«Cosa nostra non è ancora autonoma rispetto all’approvvigionamento degli stupefacenti». Una frase pronunciata dal comandante del nucleo operativo dei carabinieri in occasione della loro ultima operazione antidroga, la scorsa settimana, alla luce di quanto emerso dalle indagini che vedevano in quel caso i mandamenti di Porta Nuova, Brancaccio e Santa Maria di Gesù, tra i più potenti per storia criminale, costretti a inviare emissari a bordo di automobili per rischiosissime traversate alla volta della Campania. E dal Napoletano arrivava anche la droga per rifornire la piazza di spaccio della Zisa nell’operazione messa a segno pochi giorni fa dalla polizia. Polizia che a giugno aveva sferrato un forte colpo a un altro mandamento storico, quello di Brancaccio. Loro la cocaina pare la prendessero in Calabria, direttamente dalle mani della ‘ndrangheta.

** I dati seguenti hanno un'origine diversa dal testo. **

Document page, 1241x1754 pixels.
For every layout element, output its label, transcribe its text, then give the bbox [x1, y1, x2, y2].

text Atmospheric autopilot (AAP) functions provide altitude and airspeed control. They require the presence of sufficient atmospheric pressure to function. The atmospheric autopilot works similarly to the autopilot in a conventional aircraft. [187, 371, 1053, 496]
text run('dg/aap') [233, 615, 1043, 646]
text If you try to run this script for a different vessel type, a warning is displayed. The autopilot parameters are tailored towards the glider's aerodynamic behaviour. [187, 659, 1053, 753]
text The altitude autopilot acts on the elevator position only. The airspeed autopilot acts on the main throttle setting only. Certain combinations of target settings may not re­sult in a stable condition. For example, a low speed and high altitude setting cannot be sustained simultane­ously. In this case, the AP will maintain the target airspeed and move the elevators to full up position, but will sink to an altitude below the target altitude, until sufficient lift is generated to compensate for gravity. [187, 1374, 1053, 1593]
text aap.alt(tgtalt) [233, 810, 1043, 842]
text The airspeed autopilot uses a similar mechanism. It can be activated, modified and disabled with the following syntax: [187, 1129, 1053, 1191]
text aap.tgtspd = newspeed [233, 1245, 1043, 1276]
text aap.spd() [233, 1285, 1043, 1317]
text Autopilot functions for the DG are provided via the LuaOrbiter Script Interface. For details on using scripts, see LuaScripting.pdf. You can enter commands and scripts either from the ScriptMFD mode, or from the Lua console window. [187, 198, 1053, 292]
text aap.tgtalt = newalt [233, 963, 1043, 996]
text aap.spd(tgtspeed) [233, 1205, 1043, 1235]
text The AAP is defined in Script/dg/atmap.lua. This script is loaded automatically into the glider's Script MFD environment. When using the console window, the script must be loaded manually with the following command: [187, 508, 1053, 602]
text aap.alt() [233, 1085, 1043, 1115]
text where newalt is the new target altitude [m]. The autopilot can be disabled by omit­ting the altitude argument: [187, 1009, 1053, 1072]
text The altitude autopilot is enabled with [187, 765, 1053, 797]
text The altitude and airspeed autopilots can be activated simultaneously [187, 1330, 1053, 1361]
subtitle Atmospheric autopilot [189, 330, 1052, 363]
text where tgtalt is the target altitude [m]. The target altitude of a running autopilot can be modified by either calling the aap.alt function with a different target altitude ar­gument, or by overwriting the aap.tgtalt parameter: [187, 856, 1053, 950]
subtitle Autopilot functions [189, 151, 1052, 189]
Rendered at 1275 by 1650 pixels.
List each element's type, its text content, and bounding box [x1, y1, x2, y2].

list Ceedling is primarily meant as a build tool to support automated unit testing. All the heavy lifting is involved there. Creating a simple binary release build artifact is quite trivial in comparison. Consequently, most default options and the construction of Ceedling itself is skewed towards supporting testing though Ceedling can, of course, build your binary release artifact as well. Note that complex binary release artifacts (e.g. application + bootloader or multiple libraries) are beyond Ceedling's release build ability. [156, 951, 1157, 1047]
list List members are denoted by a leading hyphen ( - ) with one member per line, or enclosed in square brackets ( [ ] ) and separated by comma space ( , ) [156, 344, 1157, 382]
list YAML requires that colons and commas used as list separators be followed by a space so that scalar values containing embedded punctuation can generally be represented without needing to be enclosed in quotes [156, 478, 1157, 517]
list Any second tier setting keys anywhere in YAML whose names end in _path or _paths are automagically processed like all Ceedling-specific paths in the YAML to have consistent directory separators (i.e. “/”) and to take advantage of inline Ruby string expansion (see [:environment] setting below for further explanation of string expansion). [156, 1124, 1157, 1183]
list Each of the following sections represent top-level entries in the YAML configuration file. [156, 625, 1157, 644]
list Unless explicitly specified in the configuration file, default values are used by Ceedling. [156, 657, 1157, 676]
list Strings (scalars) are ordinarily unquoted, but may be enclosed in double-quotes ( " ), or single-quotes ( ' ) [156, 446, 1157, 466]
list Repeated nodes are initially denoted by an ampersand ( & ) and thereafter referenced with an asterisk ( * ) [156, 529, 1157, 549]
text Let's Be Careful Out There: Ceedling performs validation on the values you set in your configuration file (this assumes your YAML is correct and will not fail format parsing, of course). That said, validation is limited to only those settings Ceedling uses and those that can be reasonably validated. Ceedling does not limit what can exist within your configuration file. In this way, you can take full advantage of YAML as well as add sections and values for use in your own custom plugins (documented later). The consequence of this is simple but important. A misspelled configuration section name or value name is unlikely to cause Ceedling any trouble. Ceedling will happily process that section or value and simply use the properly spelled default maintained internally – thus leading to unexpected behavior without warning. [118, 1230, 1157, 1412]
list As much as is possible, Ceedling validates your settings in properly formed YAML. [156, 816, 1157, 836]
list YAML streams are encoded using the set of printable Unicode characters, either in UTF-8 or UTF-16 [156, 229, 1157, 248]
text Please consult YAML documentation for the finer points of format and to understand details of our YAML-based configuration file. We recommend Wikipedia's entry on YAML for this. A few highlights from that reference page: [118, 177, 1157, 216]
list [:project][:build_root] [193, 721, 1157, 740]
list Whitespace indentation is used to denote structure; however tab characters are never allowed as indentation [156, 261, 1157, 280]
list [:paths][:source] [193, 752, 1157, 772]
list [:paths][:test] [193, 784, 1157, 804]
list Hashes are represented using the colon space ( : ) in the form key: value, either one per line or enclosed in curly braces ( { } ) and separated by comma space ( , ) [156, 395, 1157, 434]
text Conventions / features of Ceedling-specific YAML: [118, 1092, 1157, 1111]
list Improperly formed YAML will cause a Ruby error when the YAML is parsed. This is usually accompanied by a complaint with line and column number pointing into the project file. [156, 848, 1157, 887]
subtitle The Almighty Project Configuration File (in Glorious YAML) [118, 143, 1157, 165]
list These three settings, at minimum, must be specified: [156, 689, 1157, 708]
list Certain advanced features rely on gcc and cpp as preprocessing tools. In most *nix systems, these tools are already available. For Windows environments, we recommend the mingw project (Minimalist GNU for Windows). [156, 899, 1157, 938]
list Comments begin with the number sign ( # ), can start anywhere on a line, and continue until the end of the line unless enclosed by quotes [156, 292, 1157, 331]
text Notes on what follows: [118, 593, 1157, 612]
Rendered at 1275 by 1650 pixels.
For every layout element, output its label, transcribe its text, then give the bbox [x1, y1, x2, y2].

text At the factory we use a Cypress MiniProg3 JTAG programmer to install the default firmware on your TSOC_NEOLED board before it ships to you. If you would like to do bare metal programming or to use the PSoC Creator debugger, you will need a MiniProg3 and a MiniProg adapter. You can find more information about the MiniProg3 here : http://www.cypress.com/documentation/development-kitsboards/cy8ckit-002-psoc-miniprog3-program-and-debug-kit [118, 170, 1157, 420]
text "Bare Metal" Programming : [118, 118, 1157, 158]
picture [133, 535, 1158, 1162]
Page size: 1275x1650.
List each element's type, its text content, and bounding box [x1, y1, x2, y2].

Una costrizione all’import che all’interno della pur debole Cosa nostra ha generato nuove figure, nuovi uomini d’onore non più fedeli a una famiglia o a un mandamento, ma professionisti affidabili al soldo di chi ne ha bisogno. Tra le indagini che hanno portato all’operazione di polizia in corso dei mille a giugno e quella dei carabinieri della scorsa settimana, un cognome si ripeteva in maniera ricorsiva, quello dei tre fratelli Luisi. «Erano specializzati nel trasporto di droga, gestivano il traffico di stupefacenti nella zona tra Brancaccio e Bonagia» spiegano i carabinieri che durante il loro blitz hanno portato in manette Armando e Salvatore Luisi, ma non Pietro, il più giovane: 29 anni, sfuggito alla cattura già a giugno. «Io sono di Santa Maria di Gesù» dichiarava parlando con un esponente della ‘ndrina dei Barbaro di Platì, in calabria, dove si sarebbe presentato con le credenziali di uomo di fiducia di Fabio Scimò, ritenuto dagli investigatori ai vertici della famiglia di Corso dei Mille, nonché vecchissima conoscenza del traffico interregionale di stupefacenti. Una fiducia incondizionata che sarebbe andata oltre il mandamento, tanto da aprire a Luisi le porte della casa di Giuseppe Barbaro, il presunto trafficante che si vanta di avere sempre qualcuno nella propria abitazione per evitare intrusioni di uomini delle forze dell’ordine intenzionate a piazzare delle cimici.
Una vita certo non facile quella del trafficante intermandamento, ma questo Pietro lo sa bene. «Eh dice: “sono belli i soldi che trovi”, vedi che si butta il sangue» Diceva Pietro Luisi a Piero Di Marzo, genero di Fabio Scimò, durante una trafficata parlando di quanto fosse dura la vita del trafficante. «No a qualcuno gli sembra che è facile il lavoro del traffico. Piero, vedi che non è facile, ti giuro sopra mia madre». Guai a chiamarli o ritenerli facili guadagni: «Ti giuro a mia madre, ti perdi di casa, di rotta e tutto quello che hai guadagnato a perderli in un minuto non ci stai niente». E proprio per non perdere tutto in un minuto Luisi pare si inventasse una serie di stratagemmi per evitare i controlli. Se i fratelli, infatti, avevano a che fare con gente che per portare a termine la missione non avrebbe esitato a utilizzare automobili modificate, da par suo Pietro pare riuscisse a sorprendere con la semplicità, come quella volta – o quelle volte – che per non dare nell’occhio portò in macchina con sé delle donne. Due donne, in particolare, che avrebbero concesso la loro disponibilità: «Ne ho pure un’altra che è pure nubile e può mancare due giorni da dentro, due, tre giorni» diceva Luisi, specificando che una volta in Calabria avrebbe lasciato la figurante in albergo mentre lui era fuori a concludere affari.